**DATA FOR THIS TASK**
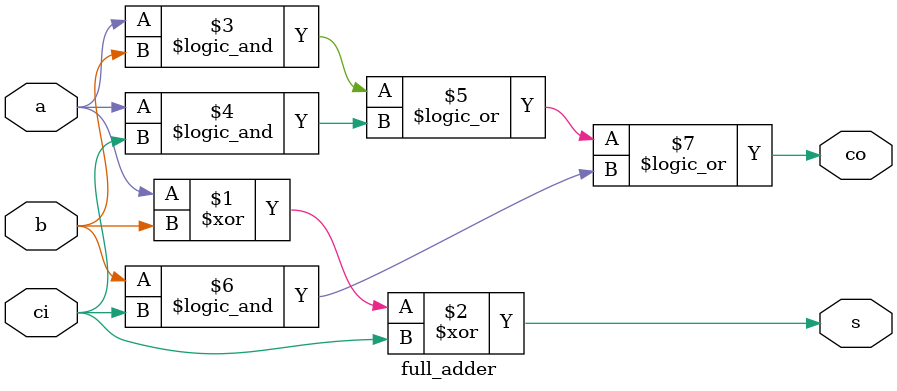
<source format=v>
module full_adder (
    a,
    b,
    s,
    ci,
    co
);
    input a, b, ci;
    output s, co;
    assign s = a ^ b ^ ci;
    assign co = (a && b) || (a && ci) || (b && ci);
endmodule
</source>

**JOB**
Your answer must be an exact copy of the entries above, with no pictures in it.

**EXERCISE OUTPUT**
<source format=v>
module full_adder (
    a,
    b,
    s,
    ci,
    co
);
    input a, b, ci;
    output s, co;
    assign s = a ^ b ^ ci;
    assign co = (a && b) || (a && ci) || (b && ci);
endmodule
</source>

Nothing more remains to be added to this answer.